Frances Crook, the chief executive of the Howard League for Penal Reform, said Kenneth Clarke, the former Justice Secretary, could take “credit” for the drop. Mr Clarke had promoted the idea of a “rehabilitation revolution” to try to tackle the causes of offending because too many inmates were locked into a cycle of crime and prison. His proposal to cut sentences by half in the event of an early guilty plea to help cut prison numbers upset many on the Tory right. Mr Clarke was replaced in a reshuffle by Chris Grayling in September.

“This is the result of two years of concerted leadership from a Justice Secretary who talked down the use of prison,” said Ms Crook. She added that it “remained to be seen” whether the trend would continue under Mr Grayling who takes a more hardline approach to sentencing.

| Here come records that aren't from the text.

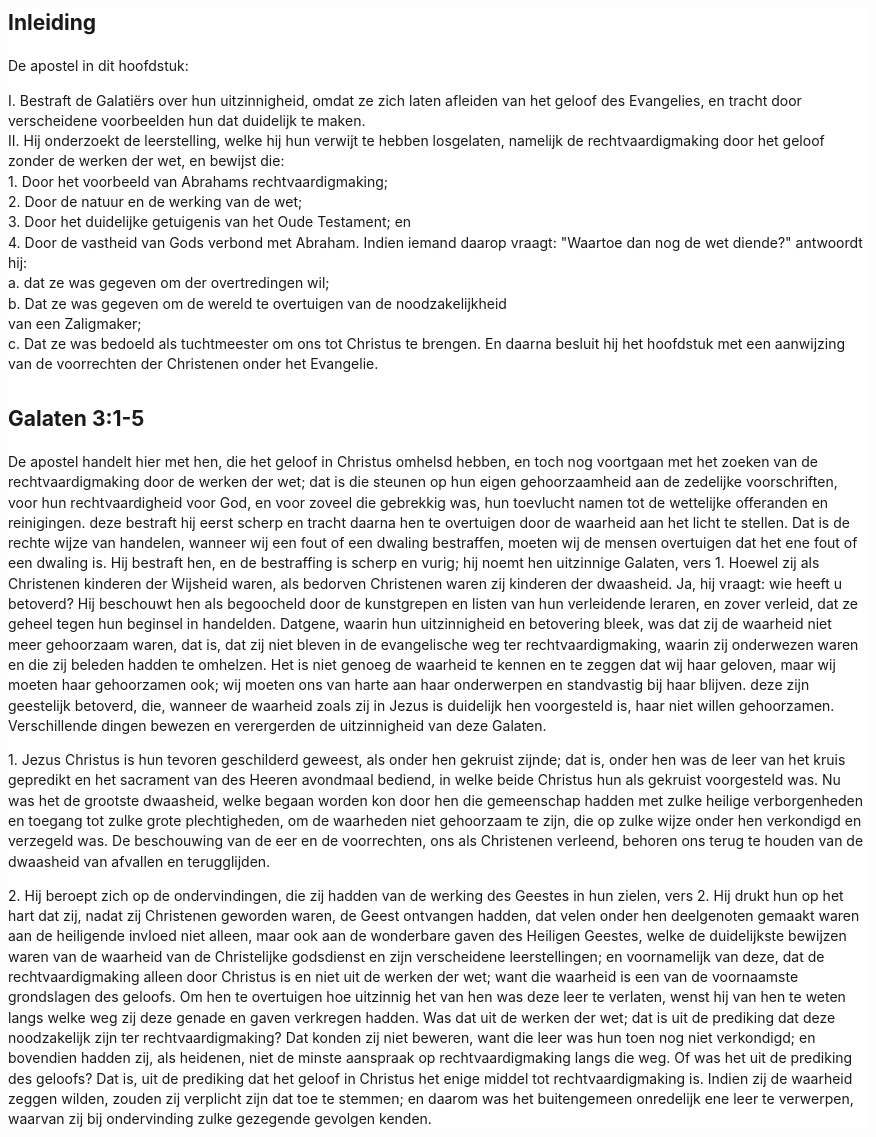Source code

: ## Inleiding

De apostel in dit hoofdstuk: 

I. Bestraft de Galatiërs over hun uitzinnigheid, omdat ze zich laten afleiden van het geloof des Evangelies, en tracht door verscheidene voorbeelden hun dat duidelijk te maken.  
II. Hij onderzoekt de leerstelling, welke hij hun verwijt te hebben losgelaten, namelijk de rechtvaardigmaking door het geloof zonder de werken der wet, en bewijst die:  
1\. Door het voorbeeld van Abrahams rechtvaardigmaking;  
2\. Door de natuur en de werking van de wet;  
3\. Door het duidelijke getuigenis van het Oude Testament; en  
4\. Door de vastheid van Gods verbond met Abraham. Indien iemand daarop vraagt: "Waartoe dan nog de wet diende?" antwoordt hij:  
a. dat ze was gegeven om der overtredingen wil;  
b. Dat ze was gegeven om de wereld te overtuigen van de noodzakelijkheid  
van een Zaligmaker;  
c. Dat ze was bedoeld als tuchtmeester om ons tot Christus te brengen. En daarna besluit hij het hoofdstuk met een aanwijzing van de voorrechten der Christenen onder het Evangelie.  

## Galaten 3:1-5 

De apostel handelt hier met hen, die het geloof in Christus omhelsd hebben, en toch nog voortgaan met het zoeken van de rechtvaardigmaking door de werken der wet; dat is die steunen op hun eigen gehoorzaamheid aan de zedelijke voorschriften, voor hun rechtvaardigheid voor God, en voor zoveel die gebrekkig was, hun toevlucht namen tot de wettelijke offeranden en reinigingen. deze bestraft hij eerst scherp en tracht daarna hen te overtuigen door de waarheid aan het licht te stellen. Dat is de rechte wijze van handelen, wanneer wij een fout of een dwaling bestraffen, moeten wij de mensen overtuigen dat het ene fout of een dwaling is. Hij bestraft hen, en de bestraffing is scherp en vurig; hij noemt hen uitzinnige Galaten, vers 1. Hoewel zij als Christenen kinderen der Wijsheid waren, als bedorven Christenen waren zij kinderen der dwaasheid. Ja, hij vraagt: wie heeft u betoverd? Hij beschouwt hen als begoocheld door de kunstgrepen en listen van hun verleidende leraren, en zover verleid, dat ze geheel tegen hun beginsel in handelden. Datgene, waarin hun uitzinnigheid en betovering bleek, was dat zij de waarheid niet meer gehoorzaam waren, dat is, dat zij niet bleven in de evangelische weg ter rechtvaardigmaking, waarin zij onderwezen waren en die zij beleden hadden te omhelzen. Het is niet genoeg de waarheid te kennen en te zeggen dat wij haar geloven, maar wij moeten haar gehoorzamen ook; wij moeten ons van harte aan haar onderwerpen en standvastig bij haar blijven. deze zijn geestelijk betoverd, die, wanneer de waarheid zoals zij in Jezus is duidelijk hen voorgesteld is, haar niet willen gehoorzamen. Verschillende dingen bewezen en verergerden de uitzinnigheid van deze Galaten. 

1\. Jezus Christus is hun tevoren geschilderd geweest, als onder hen gekruist zijnde; dat is, onder hen was de leer van het kruis gepredikt en het sacrament van des Heeren avondmaal bediend, in welke beide Christus hun als gekruist voorgesteld was. Nu was het de grootste dwaasheid, welke begaan worden kon door hen die gemeenschap hadden met zulke heilige verborgenheden en toegang tot zulke grote plechtigheden, om de waarheden niet gehoorzaam te zijn, die op zulke wijze onder hen verkondigd en verzegeld was. De beschouwing van de eer en de voorrechten, ons als Christenen verleend, behoren ons terug te houden van de dwaasheid van afvallen en terugglijden. 

2\. Hij beroept zich op de ondervindingen, die zij hadden van de werking des Geestes in hun zielen, vers 2. Hij drukt hun op het hart dat zij, nadat zij Christenen geworden waren, de Geest ontvangen hadden, dat velen onder hen deelgenoten gemaakt waren aan de heiligende invloed niet alleen, maar ook aan de wonderbare gaven des Heiligen Geestes, welke de duidelijkste bewijzen waren van de waarheid van de Christelijke godsdienst en zijn verscheidene leerstellingen; en voornamelijk van deze, dat de rechtvaardigmaking alleen door Christus is en niet uit de werken der wet; want die waarheid is een van de voornaamste grondslagen des geloofs. Om hen te overtuigen hoe uitzinnig het van hen was deze leer te verlaten, wenst hij van hen te weten langs welke weg zij deze genade en gaven verkregen hadden. 
Was dat uit de werken der wet; dat is uit de prediking dat deze noodzakelijk zijn ter rechtvaardigmaking? Dat konden zij niet beweren, want die leer was hun toen nog niet verkondigd; en bovendien hadden zij, als heidenen, niet de minste aanspraak op rechtvaardigmaking langs die weg. Of was het uit de prediking des geloofs? Dat is, uit de prediking dat het geloof in Christus het enige middel tot rechtvaardigmaking is. Indien zij de waarheid zeggen wilden, zouden zij verplicht zijn dat toe te stemmen; en daarom was het buitengemeen onredelijk ene leer te verwerpen, waarvan zij bij ondervinding zulke gezegende gevolgen kenden.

The fall is good news for the Chancellor George Osborne who would have been forced to pay for new jails had the prison population risen.

Senior government figures have also expressed delight over a fall of more than 10 per cent between 2010 and 2012 in numbers of recorded offences. It includes drops of 22 per cent for robbery, 13 per cent for burglary, six per cent for car crime and seven per cent for violent crime.

One Whitehall source told The Independent: “The figures have not behaved as we had expected and prepared for. We have been waiting for crime to start rising again and it simply hasn’t happened.”

Criminologists said improved security, making it more difficult to break into homes and cars, as well as increased numbers of CCTV cameras were part of the explanation.

Some experts also believe people may be now reacting to economic pressure by drinking, suicide, self-harm and unrecorded domestic violence rather than law-breaking.

Richard Garside, the director of the Centre for Crime and Justice Studies in London, said: “There is no iron law that says recession equals more crime or prosperity equals less crime.”

Ken Clarke on...

Rehabilitation revolution

“If prison is just a warehouse in which you keep people and then release them without guidance, it’s hardly surprising that half of them will be back within 12 months.”

Mandatory sentences

“The idea that mandatory sentences apply to certain types of offence, to children, is a bit of a leap for the judicial system.”

Chris Grayling on...

Rehabilitation revolution

“ I want them to be met at the prison gate, to have someone who knows where they are, what they are doing, and can be a wise friend to prevent them from reoffending.”

Mandatory sentences

“When somebody behaves in an aggressive way with a knife, they should and will go to jail.”